Thursday, February 26, 2009

Have you ever wondered to yourself why you and some of your friends put up with behavior from their partners that is harmful to your spirit, body, and emotional well being? While the human heart has it’s reasons, which are often a mystery to us, I do believe that fear is generally close by when we choose to look the other way. Fear of rejection, fear of the unknown, or fear of being alone may influence one to tolerate behavior that is destructive and the greater the fear than generally the greater abuse one will attempt to rationalize away. In my previous blog entry I identified three ways fear may raise it’s ugly head. Here are a few more examples of how fear can potentially undermine the health of our relationships and the well being of those who tolerate it.

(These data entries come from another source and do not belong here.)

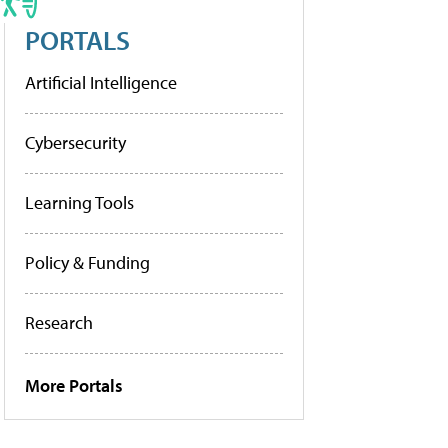
PORTALS
Artificial Intelligence
Cybersecurity
Learning Tools
Policy & Funding
Research
More Portals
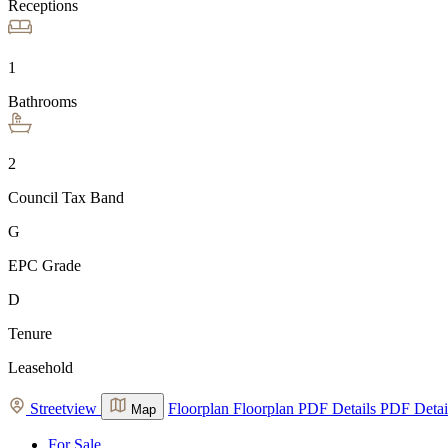
Receptions
1
Bathrooms
2
Council Tax Band
G
EPC Grade
D
Tenure
Leasehold
Streetview
Floorplan
Floorplan
PDF Details
PDF Detai
Map
For Sale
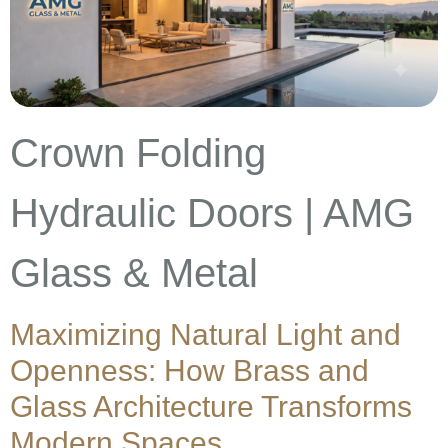
Crown Folding
Hydraulic Doors | AMG
Glass & Metal
Maximizing Natural Light and
Openness: How Brass and
Glass Architecture Transforms
Modern Spaces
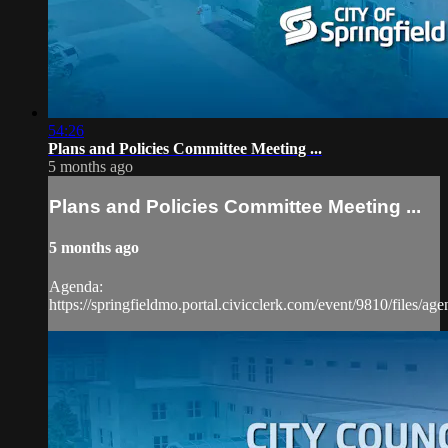
54:26
Plans and Policies Committee Meeting ...
5 months ago
Plans and Policies Committee Meeting ...
5 months ago
Agenda:
https://springfieldmo.portal.civicclerk.com/event/9810/files/ag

1.Do you have trouble asserting yourself? Do you have trouble telling your partner to not say or do certain things that hurt you or make you feel insecure?…and…do you tolerate this behavior by rationalizing that there may be something wrong with you?… or… that all relationships have their problems?...Do you have trouble asserting what you need or want in your relationship and rationalize not doing so by telling yourself that you are just being selfish? While it is understandable why the fear of being rejected or subjecting oneself to more abuse, may be an attractive alternative in the short term, the long term potential consequences can be lethal to the health of ourselves and our relationship. Desensitizing oneself to future, more serious abuse, creating resentment, low expectations, the lack of emotional intimacy, and even possible rage are all potential consequences of not asserting ourselves by deferring our legitimate needs and not speaking out against emotional abuse.

2.Do you need to always be in control or allow others to control you? While it is natural and healthy to control certain aspects of our space a strong desire or demand to control our partners or allow our partners to control us is a certain
recipe for disaster. The need to control others or be controlled by others is fueled by deep insecurities and fear. While being in control may at times give temporary relief from some of our insecurities it is always fleeting because the belief that we
can control our lives, let alone someone else, is an illusion and when a controller senses they are losing control they generally respond by escalating their efforts
as needed to regain control. The partner who allows themselves to be controlled may be able to rationalize that this arrangement is not so bad or bearable but one day it will dawn on them that this is not what they signed up for…and…when that day comes when they attempt to get back control of their life by standing up to the controller all hell “will” break loose and the controller will often resort to almost any measure to get back control. It’s a vicious and ugly cycle which will drain what love, charity and good will that still might be on life support.

3. Do you find yourself or your partner emotionally unavailable?
Relationships can withstand and survive a wide array of challenges on numerous fronts but when one or both partners consider it too risky to allow for closeness, mutual vulnerability, and are constantly pushing each other away due to fear than generally it is only a matter of time until one or both partners will drift or look to someone else to fill the void that can only be met by allowing ourselves to be available emotionally.